Screenshot and code edit data
== Segment start ==

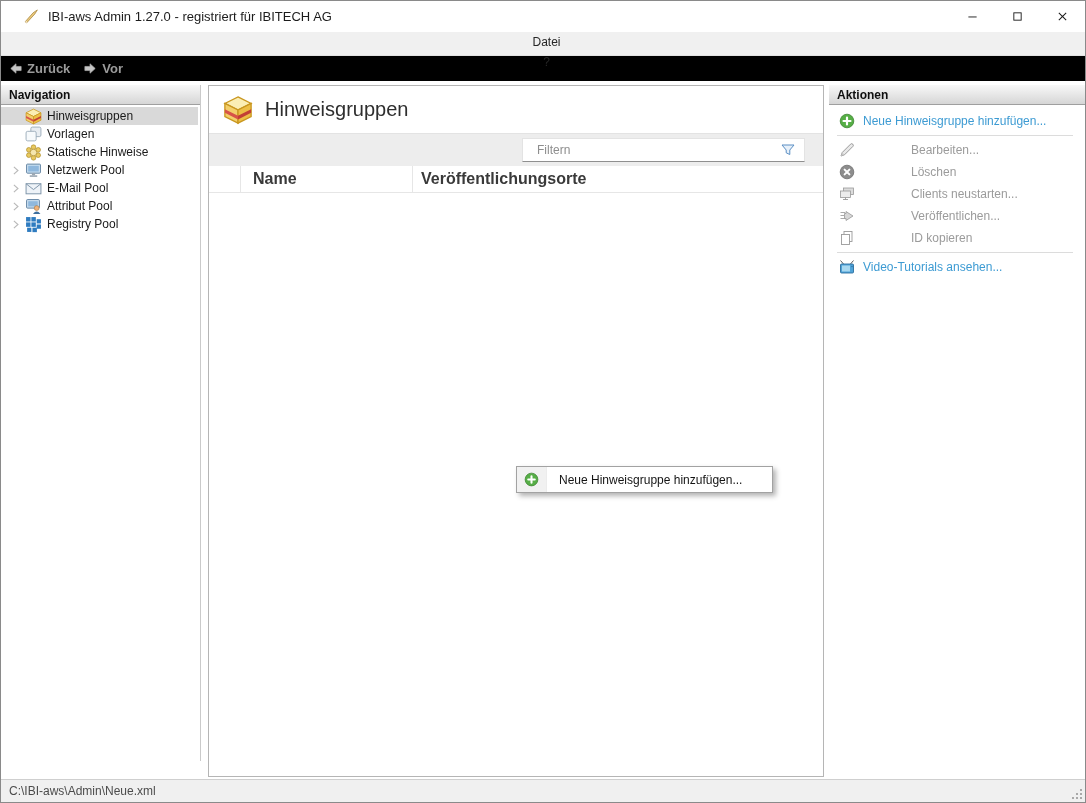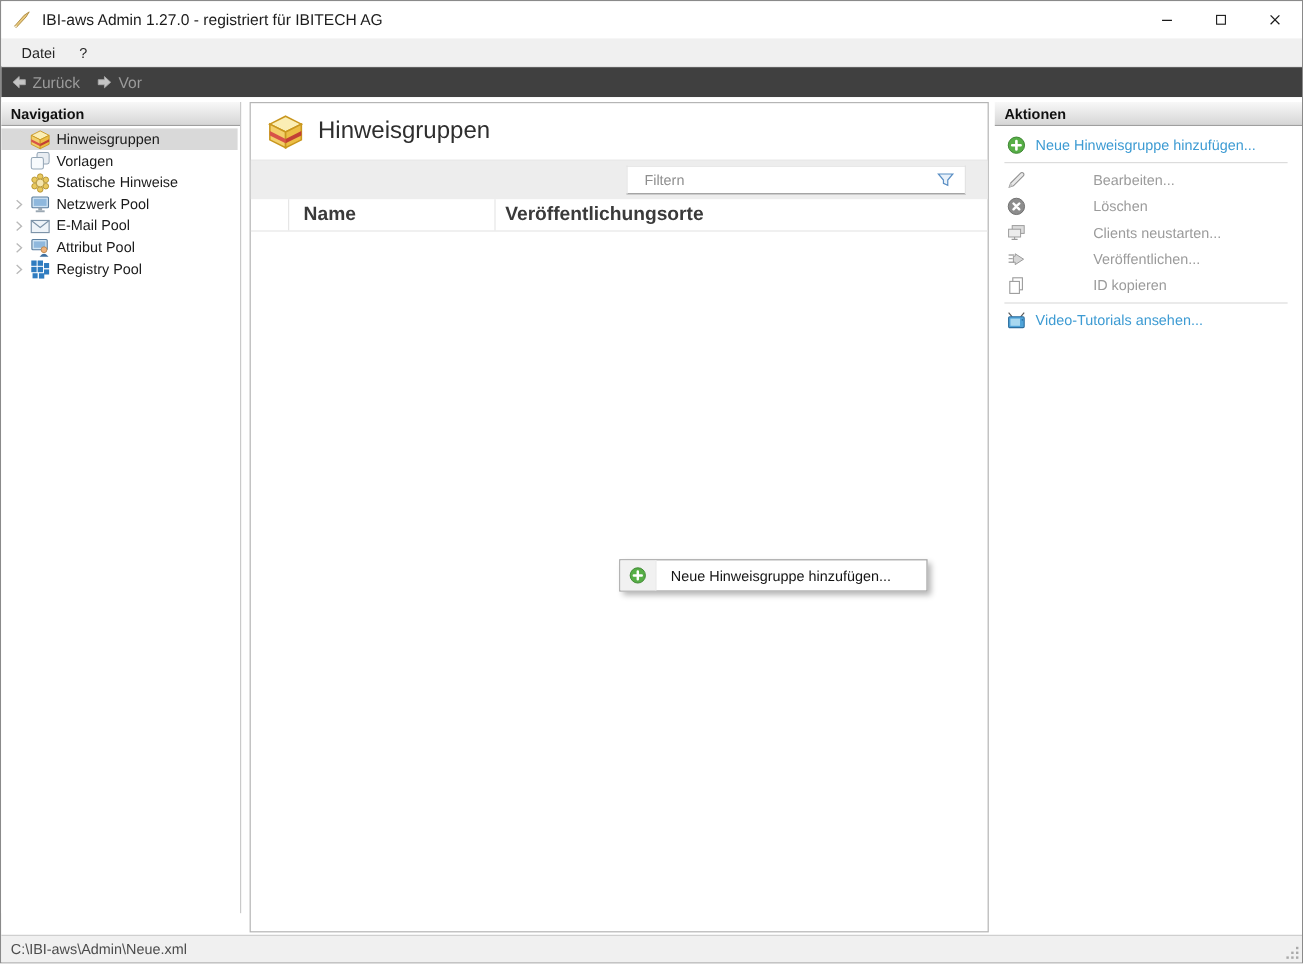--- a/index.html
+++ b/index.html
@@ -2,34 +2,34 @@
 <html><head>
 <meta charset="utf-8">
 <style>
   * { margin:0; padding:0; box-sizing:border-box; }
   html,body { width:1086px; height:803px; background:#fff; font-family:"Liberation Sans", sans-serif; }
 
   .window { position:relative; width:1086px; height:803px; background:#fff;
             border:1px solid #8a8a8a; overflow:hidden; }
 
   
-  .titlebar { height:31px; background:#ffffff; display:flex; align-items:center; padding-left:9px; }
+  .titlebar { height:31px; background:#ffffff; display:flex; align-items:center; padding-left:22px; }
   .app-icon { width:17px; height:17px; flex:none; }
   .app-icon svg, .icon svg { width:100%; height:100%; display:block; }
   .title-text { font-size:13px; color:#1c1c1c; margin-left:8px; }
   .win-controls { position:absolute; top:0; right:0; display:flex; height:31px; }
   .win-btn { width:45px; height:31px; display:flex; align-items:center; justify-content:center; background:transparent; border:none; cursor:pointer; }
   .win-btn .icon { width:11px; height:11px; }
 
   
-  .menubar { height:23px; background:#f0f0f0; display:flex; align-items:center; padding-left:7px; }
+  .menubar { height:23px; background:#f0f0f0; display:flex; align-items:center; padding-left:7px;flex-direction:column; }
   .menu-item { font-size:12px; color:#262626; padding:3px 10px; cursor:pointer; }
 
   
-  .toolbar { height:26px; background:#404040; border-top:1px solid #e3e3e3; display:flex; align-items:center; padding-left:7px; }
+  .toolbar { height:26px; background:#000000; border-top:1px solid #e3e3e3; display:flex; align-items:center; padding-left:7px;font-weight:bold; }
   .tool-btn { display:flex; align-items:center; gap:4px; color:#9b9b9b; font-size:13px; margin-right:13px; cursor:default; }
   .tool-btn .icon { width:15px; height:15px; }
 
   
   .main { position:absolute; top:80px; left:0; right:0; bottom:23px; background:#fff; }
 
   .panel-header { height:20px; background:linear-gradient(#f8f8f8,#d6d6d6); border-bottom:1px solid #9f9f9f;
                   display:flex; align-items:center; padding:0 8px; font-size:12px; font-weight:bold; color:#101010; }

== Segment end ==

> Work instructions: Output the records verbatim, every one of them, and keep the pictures out.

> Written solution:
--- a/index.html
+++ b/index.html
@@ -2,34 +2,34 @@
 <html><head>
 <meta charset="utf-8">
 <style>
   * { margin:0; padding:0; box-sizing:border-box; }
   html,body { width:1086px; height:803px; background:#fff; font-family:"Liberation Sans", sans-serif; }
 
   .window { position:relative; width:1086px; height:803px; background:#fff;
             border:1px solid #8a8a8a; overflow:hidden; }
 
   
-  .titlebar { height:31px; background:#ffffff; display:flex; align-items:center; padding-left:9px; }
+  .titlebar { height:31px; background:#ffffff; display:flex; align-items:center; padding-left:22px; }
   .app-icon { width:17px; height:17px; flex:none; }
   .app-icon svg, .icon svg { width:100%; height:100%; display:block; }
   .title-text { font-size:13px; color:#1c1c1c; margin-left:8px; }
   .win-controls { position:absolute; top:0; right:0; display:flex; height:31px; }
   .win-btn { width:45px; height:31px; display:flex; align-items:center; justify-content:center; background:transparent; border:none; cursor:pointer; }
   .win-btn .icon { width:11px; height:11px; }
 
   
-  .menubar { height:23px; background:#f0f0f0; display:flex; align-items:center; padding-left:7px; }
+  .menubar { height:23px; background:#f0f0f0; display:flex; align-items:center; padding-left:7px;flex-direction:column; }
   .menu-item { font-size:12px; color:#262626; padding:3px 10px; cursor:pointer; }
 
   
-  .toolbar { height:26px; background:#404040; border-top:1px solid #e3e3e3; display:flex; align-items:center; padding-left:7px; }
+  .toolbar { height:26px; background:#000000; border-top:1px solid #e3e3e3; display:flex; align-items:center; padding-left:7px;font-weight:bold; }
   .tool-btn { display:flex; align-items:center; gap:4px; color:#9b9b9b; font-size:13px; margin-right:13px; cursor:default; }
   .tool-btn .icon { width:15px; height:15px; }
 
   
   .main { position:absolute; top:80px; left:0; right:0; bottom:23px; background:#fff; }
 
   .panel-header { height:20px; background:linear-gradient(#f8f8f8,#d6d6d6); border-bottom:1px solid #9f9f9f;
                   display:flex; align-items:center; padding:0 8px; font-size:12px; font-weight:bold; color:#101010; }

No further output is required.